Instructions to follow:
Copy nothing from the entries below except the lines from the one containing "SWIP, Southwestern Institute" through the one containing "SWIPP Power Supplies at NERCC", and copy those exactly.

Records to use:

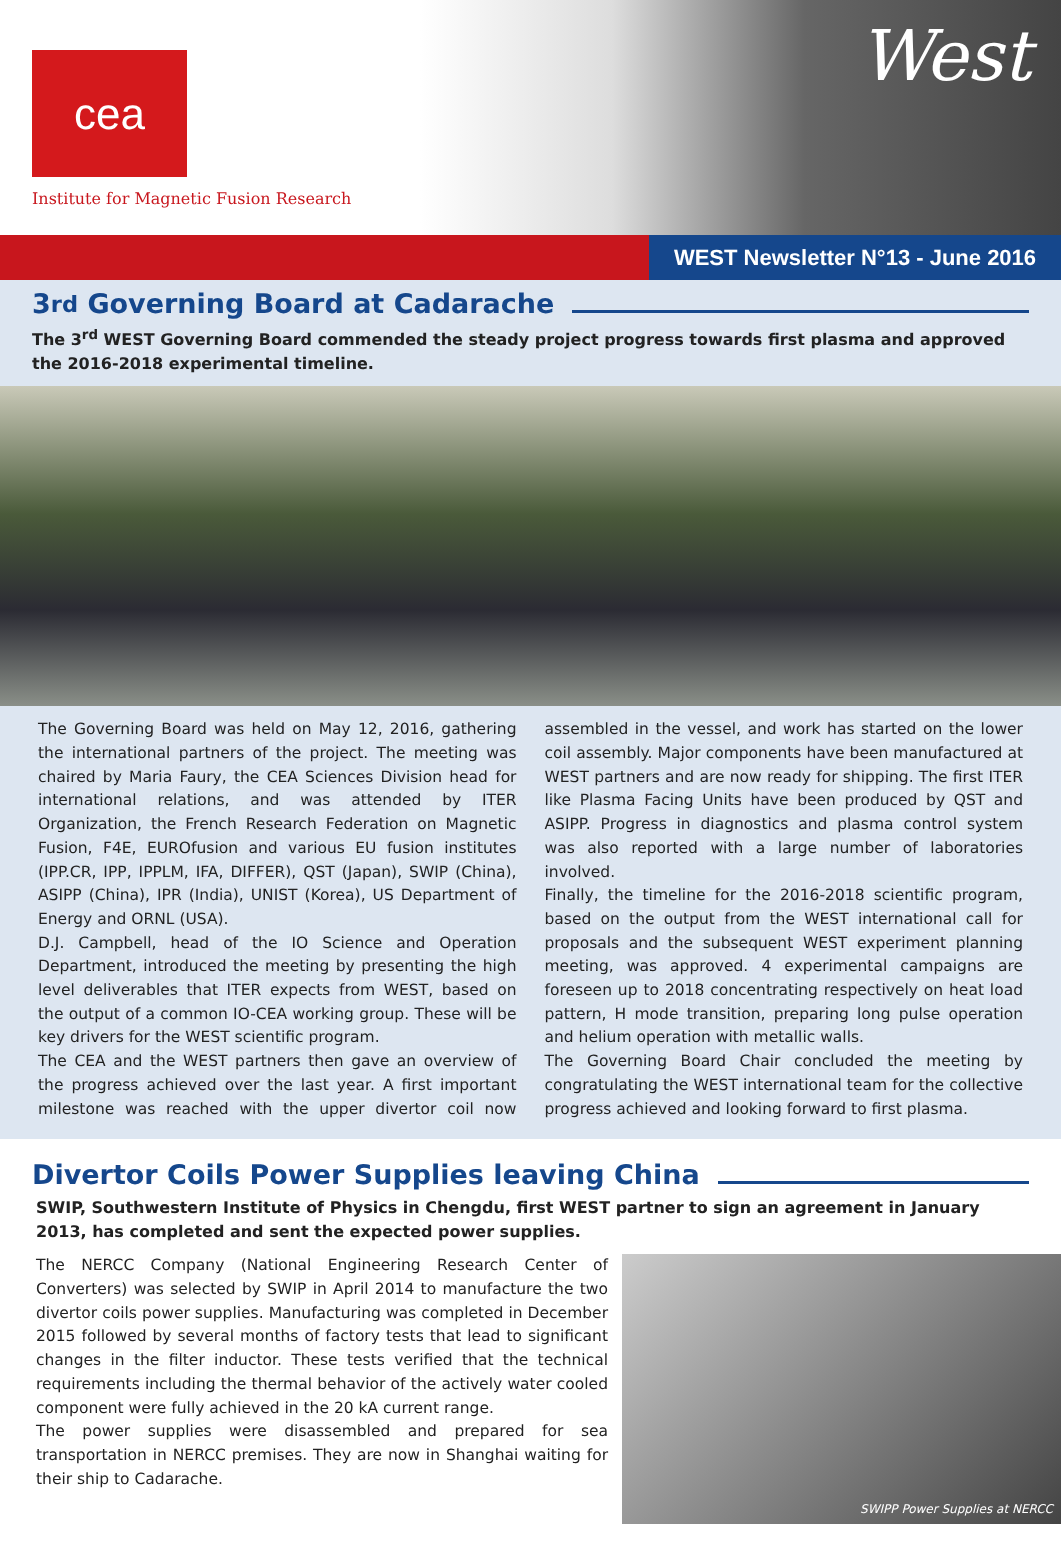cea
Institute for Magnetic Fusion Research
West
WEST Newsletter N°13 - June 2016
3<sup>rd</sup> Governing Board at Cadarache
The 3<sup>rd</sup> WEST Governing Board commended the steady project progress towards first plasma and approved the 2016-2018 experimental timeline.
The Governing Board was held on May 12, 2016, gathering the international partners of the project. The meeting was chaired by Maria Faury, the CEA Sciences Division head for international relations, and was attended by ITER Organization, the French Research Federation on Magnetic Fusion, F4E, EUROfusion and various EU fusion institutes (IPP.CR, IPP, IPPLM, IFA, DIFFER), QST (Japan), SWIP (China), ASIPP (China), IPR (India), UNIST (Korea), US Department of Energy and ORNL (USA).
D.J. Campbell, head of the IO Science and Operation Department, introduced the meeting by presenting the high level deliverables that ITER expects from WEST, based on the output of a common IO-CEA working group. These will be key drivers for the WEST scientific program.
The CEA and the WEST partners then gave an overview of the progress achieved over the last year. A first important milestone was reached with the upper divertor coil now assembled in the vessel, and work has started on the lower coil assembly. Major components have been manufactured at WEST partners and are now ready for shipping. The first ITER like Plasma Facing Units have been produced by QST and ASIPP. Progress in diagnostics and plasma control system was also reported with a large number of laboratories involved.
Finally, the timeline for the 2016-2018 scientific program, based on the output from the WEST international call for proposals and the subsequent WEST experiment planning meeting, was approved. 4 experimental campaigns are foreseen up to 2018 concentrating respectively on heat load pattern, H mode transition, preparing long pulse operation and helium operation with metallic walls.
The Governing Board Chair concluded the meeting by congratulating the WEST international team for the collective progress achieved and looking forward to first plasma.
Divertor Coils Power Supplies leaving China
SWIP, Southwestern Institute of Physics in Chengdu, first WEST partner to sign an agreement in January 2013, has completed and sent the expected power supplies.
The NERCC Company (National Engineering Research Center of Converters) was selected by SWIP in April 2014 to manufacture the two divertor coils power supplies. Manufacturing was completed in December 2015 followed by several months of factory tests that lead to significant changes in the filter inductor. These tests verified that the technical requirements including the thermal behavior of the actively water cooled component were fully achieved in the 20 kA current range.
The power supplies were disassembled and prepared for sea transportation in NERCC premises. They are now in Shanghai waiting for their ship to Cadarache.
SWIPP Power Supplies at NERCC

---

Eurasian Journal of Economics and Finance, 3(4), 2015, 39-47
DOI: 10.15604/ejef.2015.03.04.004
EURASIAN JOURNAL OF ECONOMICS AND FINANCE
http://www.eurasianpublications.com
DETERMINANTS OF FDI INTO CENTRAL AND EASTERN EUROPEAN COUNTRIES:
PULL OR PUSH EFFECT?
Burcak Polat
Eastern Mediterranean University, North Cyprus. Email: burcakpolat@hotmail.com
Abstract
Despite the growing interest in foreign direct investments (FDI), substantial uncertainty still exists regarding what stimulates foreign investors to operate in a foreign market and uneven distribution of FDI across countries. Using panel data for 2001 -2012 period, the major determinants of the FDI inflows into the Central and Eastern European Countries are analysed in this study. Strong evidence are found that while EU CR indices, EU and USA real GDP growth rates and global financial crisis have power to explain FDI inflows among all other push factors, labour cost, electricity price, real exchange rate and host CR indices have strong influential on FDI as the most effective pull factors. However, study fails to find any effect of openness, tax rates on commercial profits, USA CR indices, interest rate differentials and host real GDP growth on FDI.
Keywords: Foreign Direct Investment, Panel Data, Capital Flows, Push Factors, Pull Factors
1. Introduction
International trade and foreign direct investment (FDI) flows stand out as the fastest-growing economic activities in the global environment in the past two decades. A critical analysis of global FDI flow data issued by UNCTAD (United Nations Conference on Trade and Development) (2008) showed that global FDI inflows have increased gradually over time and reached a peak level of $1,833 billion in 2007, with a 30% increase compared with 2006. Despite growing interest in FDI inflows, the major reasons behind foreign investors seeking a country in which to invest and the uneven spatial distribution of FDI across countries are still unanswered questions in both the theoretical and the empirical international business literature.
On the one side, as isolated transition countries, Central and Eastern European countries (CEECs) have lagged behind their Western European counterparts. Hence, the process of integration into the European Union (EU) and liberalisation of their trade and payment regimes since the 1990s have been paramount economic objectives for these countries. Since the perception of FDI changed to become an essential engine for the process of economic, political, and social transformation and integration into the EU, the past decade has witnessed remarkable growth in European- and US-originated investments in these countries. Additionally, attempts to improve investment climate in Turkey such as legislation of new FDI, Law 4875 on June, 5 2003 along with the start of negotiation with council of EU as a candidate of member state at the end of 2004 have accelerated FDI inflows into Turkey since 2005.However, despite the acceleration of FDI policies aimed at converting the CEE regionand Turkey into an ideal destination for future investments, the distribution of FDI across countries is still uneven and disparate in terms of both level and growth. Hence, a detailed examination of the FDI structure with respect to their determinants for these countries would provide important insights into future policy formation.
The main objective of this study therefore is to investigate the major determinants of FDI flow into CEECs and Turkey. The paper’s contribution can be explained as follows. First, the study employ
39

Solved problem:
SWIP, Southwestern Institute of Physics in Chengdu, first WEST partner to sign an agreement in January 2013, has completed and sent the expected power supplies.
The NERCC Company (National Engineering Research Center of Converters) was selected by SWIP in April 2014 to manufacture the two divertor coils power supplies. Manufacturing was completed in December 2015 followed by several months of factory tests that lead to significant changes in the filter inductor. These tests verified that the technical requirements including the thermal behavior of the actively water cooled component were fully achieved in the 20 kA current range.
The power supplies were disassembled and prepared for sea transportation in NERCC premises. They are now in Shanghai waiting for their ship to Cadarache.
SWIPP Power Supplies at NERCC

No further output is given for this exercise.